Before them was a skylight, raised in a sort of triangular shape. He took the device Bernice had given him and with it he silently cut a small circle of glass. Then he cut a bigger one, and then a bigger one, all the time making the original hole larger but in increments so the glass wouldn’t shatter. Eventually it was big enough to fit a reasonably small human through. Jack, being neither small nor human, wasn’t going in. Beside him, Ruth had attached a cable to a belt around her waist and the other end around a brick chimney.
‘Hope that holds out,’ Jack muttered.
‘It’s been here two hundred years, through thick and thin,’ smiled Ruth. ‘I don’t think it’s going to crumble to dust tonight.’
With the glass safely cut away, Ruth took a pen-sized laser cutter out of her pocket and jumped through the hole. The cable slowly extended, on a ratchet, so, rather than dropping through the air, Ruth lowered herself, lying flat, face down.
‘I saw an old movie where they did this once,’ Ruth said into a Bluetooth contraption pressed into her ear.
‘The art of this manoeuvre is to be in and out, quickly and silently,’ said a gruff Scots accent in both her and Jack’s ears.
‘Yes, “Doc”,’ Ruth said. She stuck the laser-cutter in her mouth, using her arms to balance her slow but steady descent.
—
Having waited quite a few hours till the Power Station was empty of all life (bar a c
ouple of momentarily intrigued spiders and a cockroach and three security officers), the Duchess and Mr Smythe had emerged from their hidey-hole (a rather tight janitor’s closet) and made their way to the Security Room.
This was clearly misnamed – the room wasn’t secure, and the security guards weren’t in attendance. The former was down to incompetence; the latter to a strong dose of laxatives Bernice had slipped into the milk in their kitchenette (both soy and normal, just to be sure) some hours earlier.
Their VIP lanyards, which had got them into the more private areas of the museum and thus to the closet, were now discarded, as were their Shimmers. Thus Bernice’s outrageously OTT clothes were no more, and she was back in black. The Doctor was in his usual trousers and long coat.
His spare sonic screwdriver taking care of any cameras that might spy on them, they made their way into the security office, and Bernice created a fifteen-minute loop on their recording equipment that oversaw the Glamour.
They had opted not to take out all the cameras in the museum – that might draw attention. So they only took offline the immediate ones between the closet and the Security Room – the rest went into loops of empty corridors.
The Doctor froze – footsteps were approaching. Had one of the guards defeated his laxative ailment? He looked at Bernice. ‘Three hours, you said!’
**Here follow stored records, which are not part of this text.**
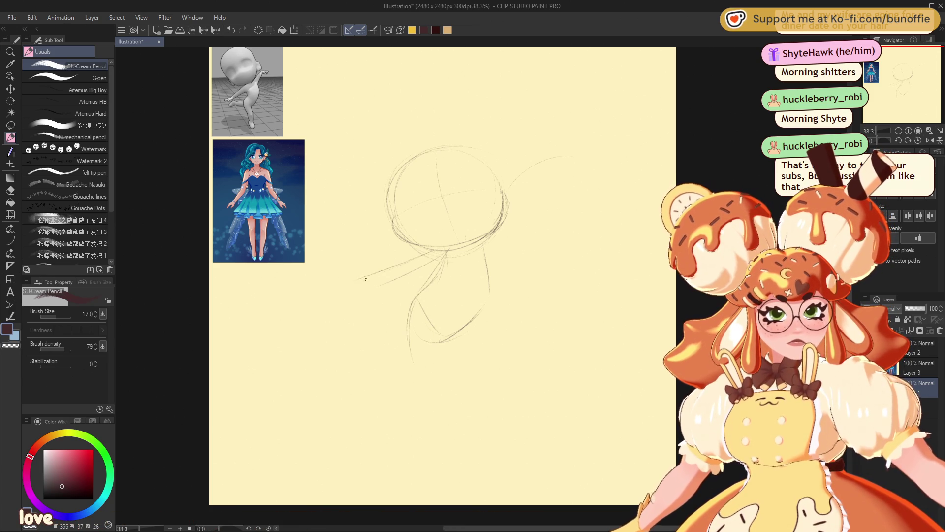
{"action": "left_click_drag", "start_coordinate": [352, 302], "coordinate": [424, 270]}
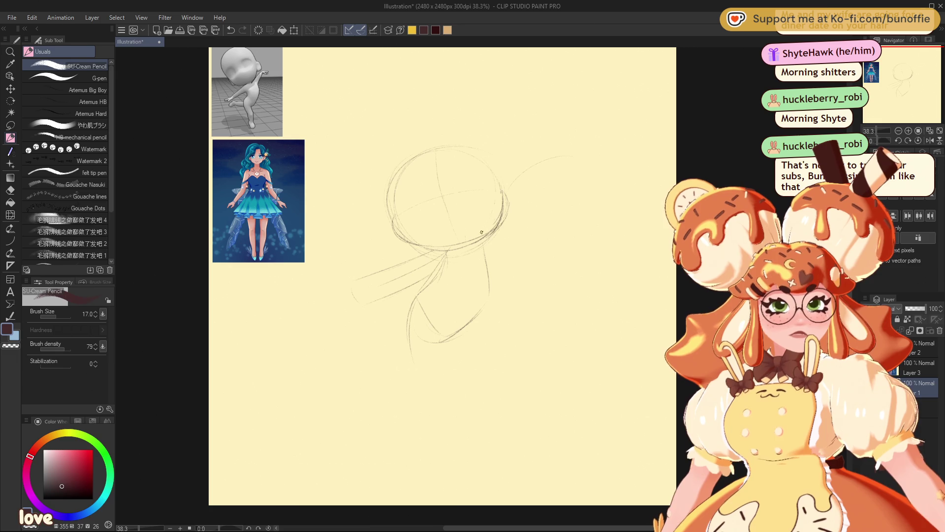
{"action": "mouse_move", "coordinate": [509, 190]}
{"action": "left_mouse_down"}
{"action": "mouse_move", "coordinate": [530, 170]}
{"action": "mouse_move", "coordinate": [574, 157]}
{"action": "mouse_move", "coordinate": [565, 184]}
{"action": "mouse_move", "coordinate": [496, 237]}
{"action": "left_mouse_up"}
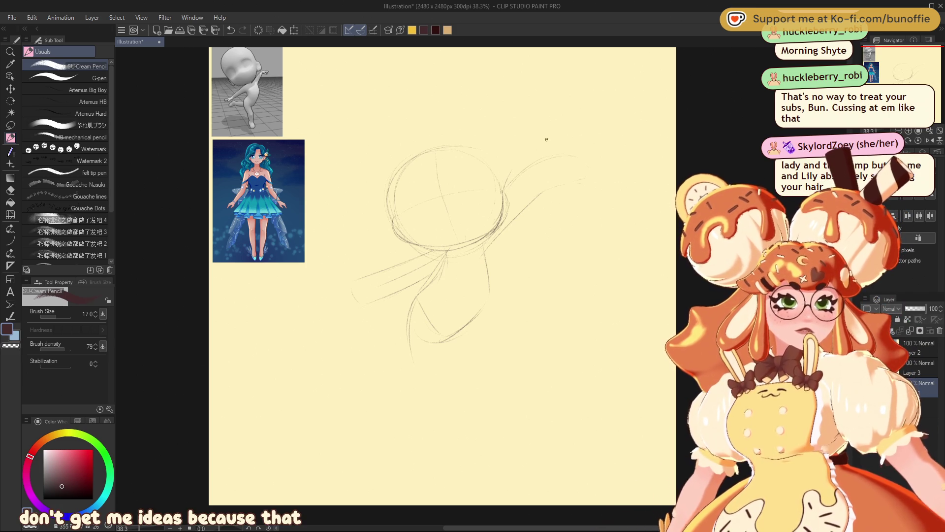
{"action": "key", "text": "e"}
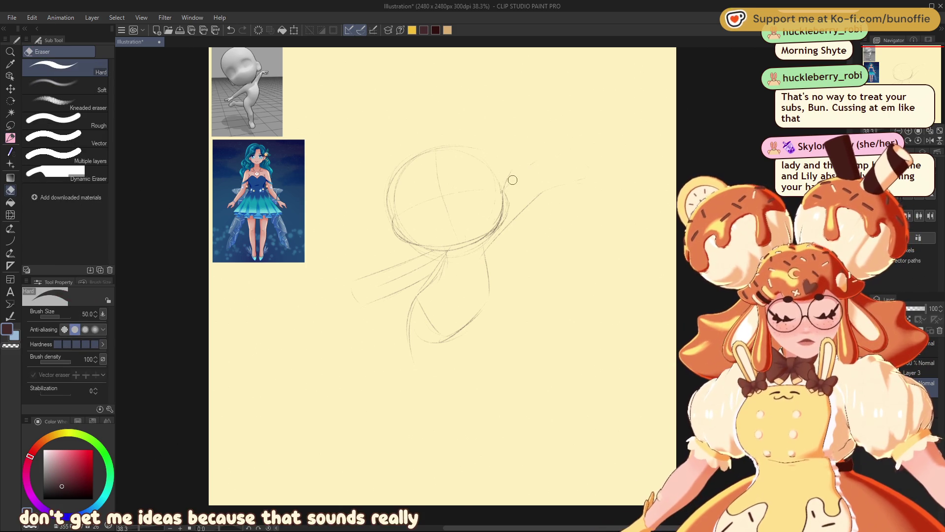
Extend the raised arm upward, lengthen and close the left arm, and continue the leg line down
{"action": "key", "text": "p"}
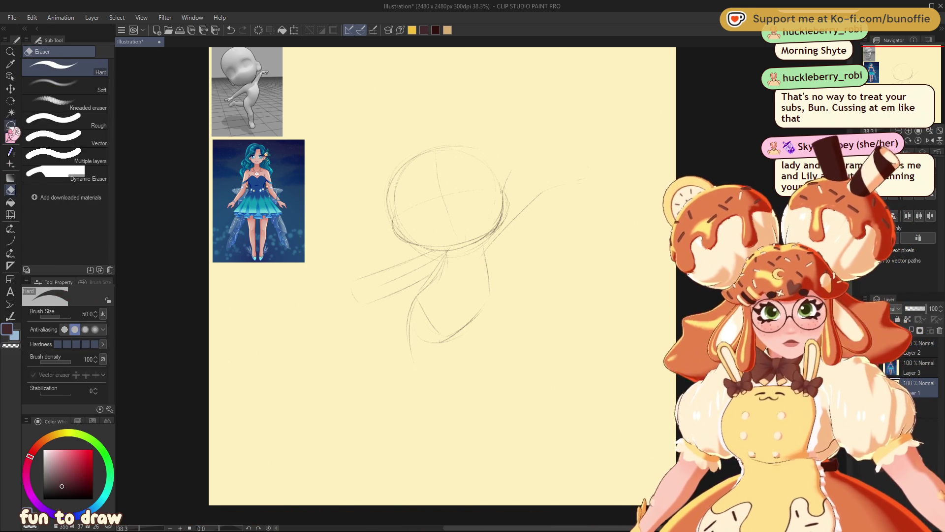
{"action": "mouse_move", "coordinate": [509, 175]}
{"action": "left_mouse_down"}
{"action": "mouse_move", "coordinate": [515, 161]}
{"action": "mouse_move", "coordinate": [562, 144]}
{"action": "left_mouse_up"}
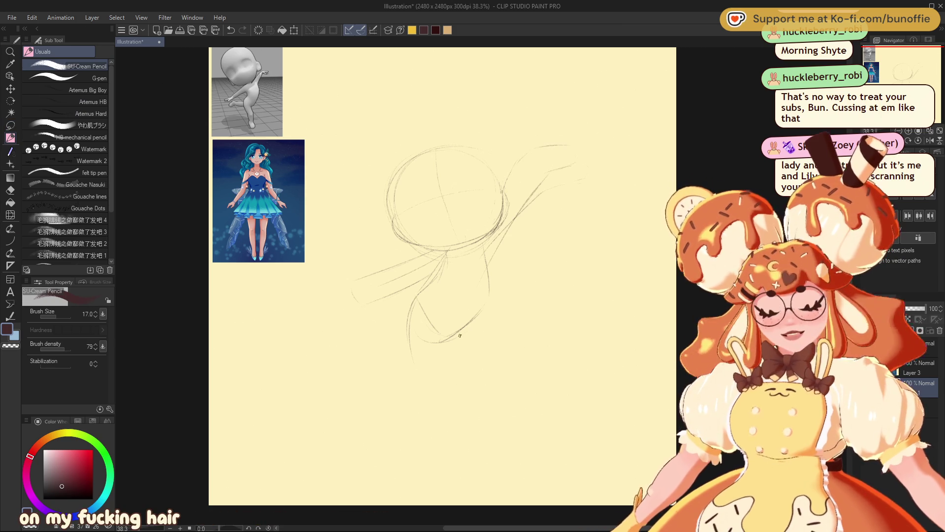
{"action": "key", "text": "e"}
‘It affects annoying White Rabbit customers for that long,’ she hissed back.
‘How many of them are overweight, underpaid security guards from Earth?’
‘None of them.’
‘Great trial subjects then,’ he said. ‘I’ll go and deal with him.’
‘How?’
‘I don’t know. This is your plan, not mine. I’m making this up as I go along.’
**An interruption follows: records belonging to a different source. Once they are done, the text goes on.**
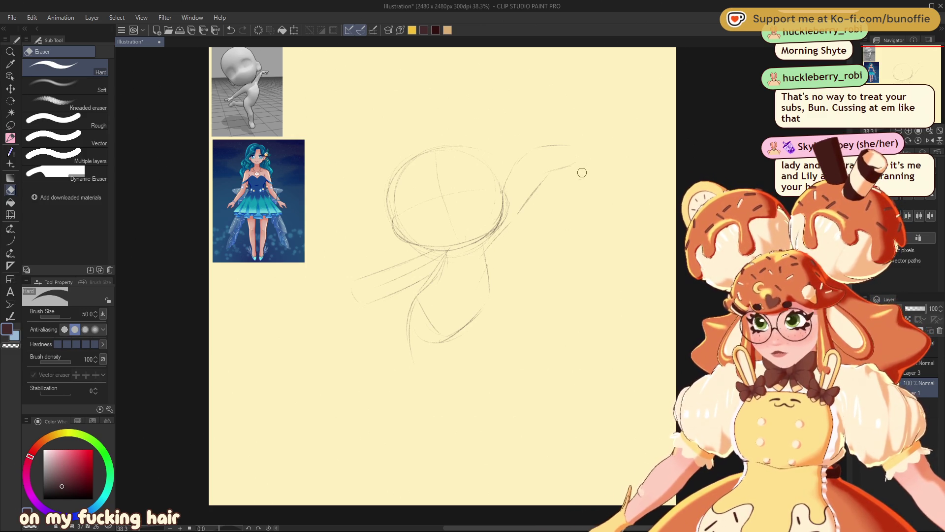
{"action": "key", "text": "p"}
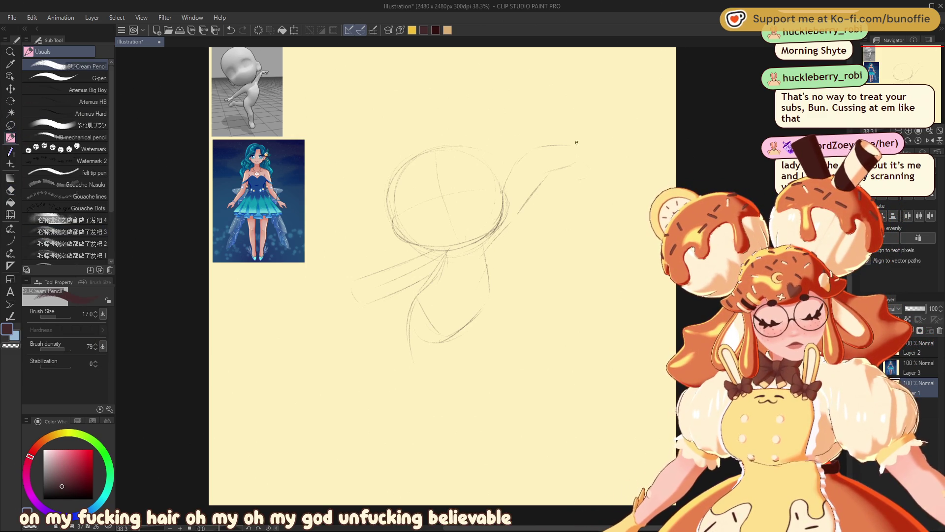
{"action": "mouse_move", "coordinate": [438, 248]}
{"action": "left_mouse_down"}
{"action": "mouse_move", "coordinate": [352, 274]}
{"action": "mouse_move", "coordinate": [418, 282]}
{"action": "left_mouse_up"}
{"action": "left_click_drag", "start_coordinate": [350, 281], "coordinate": [348, 305]}
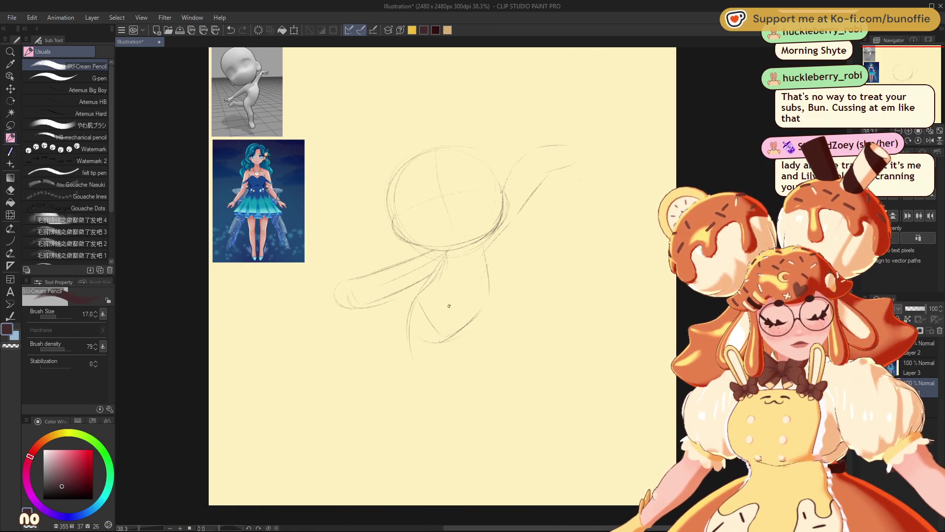
{"action": "left_click_drag", "start_coordinate": [456, 347], "coordinate": [461, 384]}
‘So am I,’ Bernice admitted.
‘Oh that’s just great,’ the Doctor said, and left the room while Bernice finished her video sabotage.
‘Hullo there,’ the Doctor said, regretting ditching his VIP lanyard immediately. ‘I appear to have got lost.’
The guard gave him a strange look. Then an even stranger one as something small was pressed against the skin on the back of his neck and he collapsed to the floor unconscious. As his body dropped, it revealed Peter Summerfield standing behind him, a little black box in his hand.